Oxidation of organic matter to carbon dioxide by microorganisms in the sedimentary environment is a process which alters the chemical composition of crude oils by sequential removal of hydrocarbon types. Differences in the chemical composition of Early Cretaceous Windalia crude oil (aromatic-naphthenic) and Late Jurassic crude oil (high wax) from the Barrow Island field of the Northwest Shelf, Western Australia, are consistent with the removal of n-alkanes from the former by microbiologic oxidation. However, the carbon dioxide so formed could combine with metal ions in solution to produce 12C-enriched secondary biogenic carbonate rocks in which the 13C/12C ratio of the parent organic matter would be preserved. Such carbonate rocks would differ markedly in isotopic composition from those normal primary marine carbonate rocks in which the 13C/12C ratio averages zero PDB (Pee Dee Belemnite) and which result from equilibration with atmospheric carbon dioxide. A method for differentiation between the two carbonate rocks is thus provided.
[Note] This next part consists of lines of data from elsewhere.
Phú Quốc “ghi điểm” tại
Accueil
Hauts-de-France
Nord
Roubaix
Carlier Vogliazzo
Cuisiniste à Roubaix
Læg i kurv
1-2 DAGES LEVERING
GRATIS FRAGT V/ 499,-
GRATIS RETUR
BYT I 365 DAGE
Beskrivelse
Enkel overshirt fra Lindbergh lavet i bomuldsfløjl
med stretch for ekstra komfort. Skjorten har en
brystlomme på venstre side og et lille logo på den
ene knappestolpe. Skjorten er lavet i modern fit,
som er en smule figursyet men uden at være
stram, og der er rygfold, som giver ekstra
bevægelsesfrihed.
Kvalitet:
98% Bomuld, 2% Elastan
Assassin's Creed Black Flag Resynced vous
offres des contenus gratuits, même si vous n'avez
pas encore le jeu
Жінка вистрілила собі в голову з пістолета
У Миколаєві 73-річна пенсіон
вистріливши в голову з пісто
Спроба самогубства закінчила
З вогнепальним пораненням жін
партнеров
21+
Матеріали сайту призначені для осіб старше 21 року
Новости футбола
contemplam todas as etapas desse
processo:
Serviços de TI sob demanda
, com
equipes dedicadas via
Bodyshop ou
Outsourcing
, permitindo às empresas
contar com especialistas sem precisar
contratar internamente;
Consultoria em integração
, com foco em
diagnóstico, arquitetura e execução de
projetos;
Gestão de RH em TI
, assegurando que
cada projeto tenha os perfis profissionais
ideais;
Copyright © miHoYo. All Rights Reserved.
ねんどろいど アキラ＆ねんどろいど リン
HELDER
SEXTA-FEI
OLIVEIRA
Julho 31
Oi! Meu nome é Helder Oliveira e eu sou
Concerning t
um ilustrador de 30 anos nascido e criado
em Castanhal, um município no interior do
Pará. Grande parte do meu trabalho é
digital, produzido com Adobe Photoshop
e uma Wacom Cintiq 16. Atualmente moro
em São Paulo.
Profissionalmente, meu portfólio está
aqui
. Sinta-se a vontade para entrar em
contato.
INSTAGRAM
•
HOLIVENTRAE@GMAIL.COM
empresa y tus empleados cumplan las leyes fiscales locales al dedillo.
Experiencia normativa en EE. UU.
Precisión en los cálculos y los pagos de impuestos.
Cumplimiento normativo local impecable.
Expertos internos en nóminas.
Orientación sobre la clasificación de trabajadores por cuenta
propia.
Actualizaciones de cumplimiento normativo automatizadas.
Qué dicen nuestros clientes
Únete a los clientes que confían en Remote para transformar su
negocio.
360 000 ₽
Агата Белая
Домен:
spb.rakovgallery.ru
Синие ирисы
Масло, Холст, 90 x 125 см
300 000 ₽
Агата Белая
The concentration and isotopic composition of total reactive carbonate material in core and ditch-cutting samples from nine exploration wells in the Barrow subbasin were determined. Extensive sedimentary secondary biogenic carbonate rocks having 13C/12C ratios as low as −27 parts per thousand PDB were found in association with the main oil-producing Windalia zone (Early Cretaceous). The deeper, Late Jurassic high-wax oil-producing beds contained relatively minor amounts of secondary biogenic carbonate material. Carbonate rocks from other than these two oil-producing intervals were entirely or largely of primary marine type.
Evidently normal diagenetic or geothermal maturation processes are not responsible for the high concentration of secondary biogenic carbonate rocks associated with the upper oil-rich zone; otherwise similar or greater contents of such biogenic carbonate material might be expected to accompany the oil found at greater depth.
The extensive occurrence of significant secondary biogenic carbonate material in the Windalia zone and the virtual absence of n-alkanes in that interval suggest that the Windalia oil has been microbiologically modified. Possibly the traces of paraffinic-naphthenic oil which occur in the Windalia zone at the Flag 1 well, which are similar in composition to the Jurassic crude oils, are representative of the bacterially unaltered parent crude.